An easy cookie perfect for potlucks
Course Dessert
Cuisine American
Keyword Big Batch, Soft Cookies, Triple Chip
Prep Time 10 minutes
Cook Time 5 hours
Total Time 5 hours 10 minutes
Servings 60 cookies
Author Anna
Cost 5

Ingredients

  • 3 cups all-purpose flour, sift or stir OR weigh (380 grams)
  • 1 teaspoon baking powder
  • 1 teaspoon salt if unsalted or only ½ teaspoon of salt if using salted butter**
  • 2 sticks unsalted or salted butter, room temperature (230 grams)
  • 1 cup granulated sugar (200 grams)
  • ¾ cup packed light brown sugar (150 grams)
  • 3 large eggs (140-145 grams)
  • 1 ½ teaspoon vanilla extract
  • 1 cup bittersweet chocolate chips (heaping cup)
  • 1 cup extra dark chocolate chips (heaping cup)
  • 1 cup white chips (as many as you like)
  • 1 cup toasted and chopped pecans

Instructions

  • Whisk the flour, baking powder and salt together and set aside.
  • In a large mixing bowl, using an electric mixer, beat the butter until creamy (about 2 minutes). Add both sugars and beat for another for 2 minutes, then add the eggs and vanilla and beat until blended. For lighter cookies, you can beat until fluffy.
  • By hand or with lowest speed of mixer, add the flour mixture to the butter mixture and stir just until blended. Stir in all of the chips and the pecans.
  • If you plan on chilling the dough, have ready a couple of dinner plates or trays that you can fit in the refrigerator.

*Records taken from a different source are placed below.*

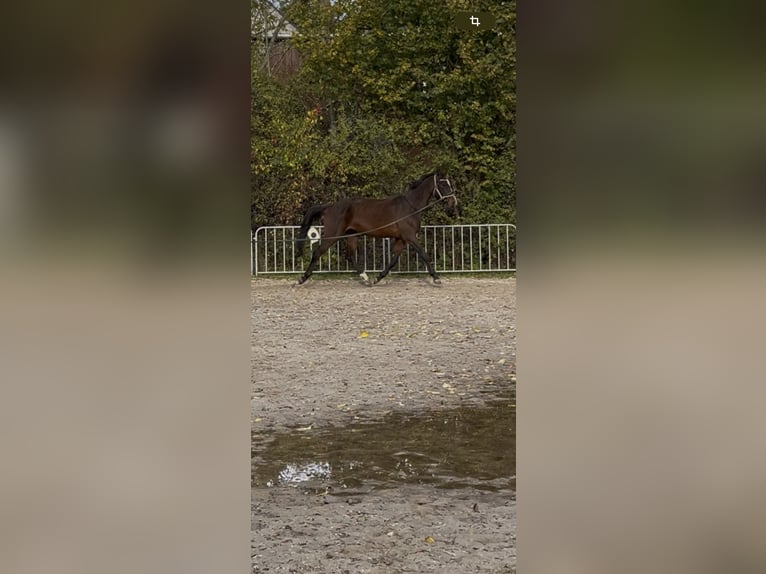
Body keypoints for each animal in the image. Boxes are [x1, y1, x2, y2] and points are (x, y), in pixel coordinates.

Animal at [295, 172, 458, 286]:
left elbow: (393, 261)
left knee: (349, 256)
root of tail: (329, 207)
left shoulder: (401, 239)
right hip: (333, 235)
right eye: (443, 184)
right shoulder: (410, 237)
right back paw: (301, 279)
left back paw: (366, 279)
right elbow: (424, 254)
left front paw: (378, 278)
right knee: (317, 253)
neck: (410, 207)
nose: (453, 202)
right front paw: (436, 279)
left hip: (351, 235)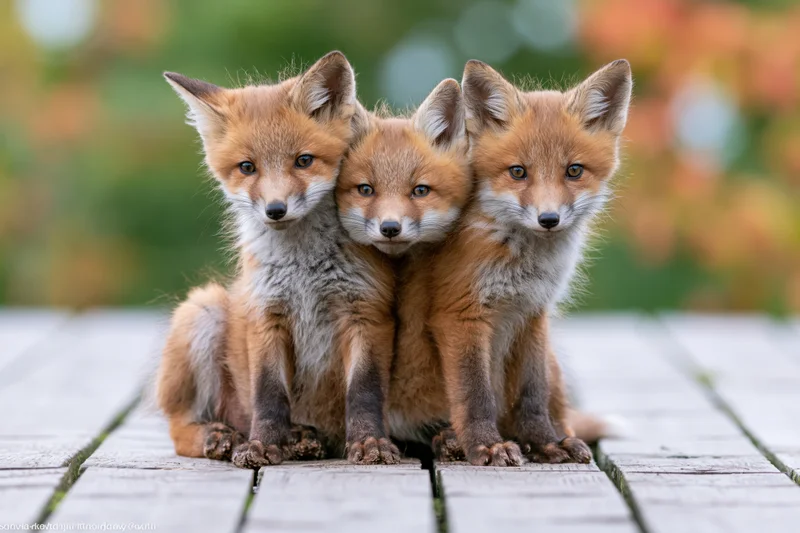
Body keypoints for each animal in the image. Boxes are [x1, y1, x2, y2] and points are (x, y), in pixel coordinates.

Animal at [156, 51, 401, 467]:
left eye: (303, 161)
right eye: (247, 167)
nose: (275, 210)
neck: (305, 269)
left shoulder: (366, 313)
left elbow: (364, 392)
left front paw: (370, 442)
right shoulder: (266, 315)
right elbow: (269, 396)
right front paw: (261, 445)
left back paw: (303, 438)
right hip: (202, 309)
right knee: (179, 430)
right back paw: (221, 436)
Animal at [422, 59, 633, 466]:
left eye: (574, 170)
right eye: (518, 172)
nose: (549, 219)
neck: (525, 267)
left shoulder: (533, 314)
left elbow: (532, 394)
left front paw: (545, 443)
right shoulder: (460, 314)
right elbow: (475, 393)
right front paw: (486, 445)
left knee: (560, 408)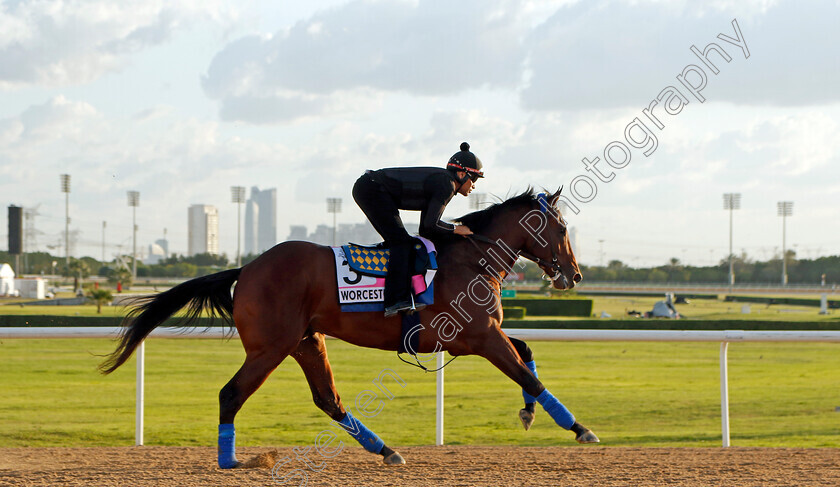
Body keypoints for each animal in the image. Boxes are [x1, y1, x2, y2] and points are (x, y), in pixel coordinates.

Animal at [100, 188, 596, 468]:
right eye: (562, 228)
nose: (573, 274)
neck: (471, 258)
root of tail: (248, 267)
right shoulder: (478, 336)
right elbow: (528, 373)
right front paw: (579, 428)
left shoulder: (478, 336)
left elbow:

Using a rounded tablespoon or a medium size scoop, scoop about 40 to 60 scoops of dough and arrange them on your plates. Cover with plastic and chill overnight or until ready to bake.
  • If baking right away, preheat oven to 375 degrees F.
  • Use a rounded tablespoon or generous medium size scoop and scoop directly onto your lined baking sheets spacing 2 ½ inches apart.
  • Bake one sheet at a time on center rack for 12- 15 minutes or until cookies are nicely browned. Let cool on cooking sheet for 5 minutes, then transfer to a wire rack to finish cooling. Alternatively, you can bake two sheets at a time using the middle and lower rack, but alternate about halfway through so that the cookies bake evenly.

Notes

Note: To toast pecans, lay them on a baking sheet and bake for about 6 to 8 minutes at 350. Cool completely, then chop. Also, cook-time is meant to include chill-time. The dough does not have to be chilled, but I think doing so improves the texture.
If using salted butter, you can use just a pinch of salt or up to a ½ teaspoon if you like your cookies on the saltier side.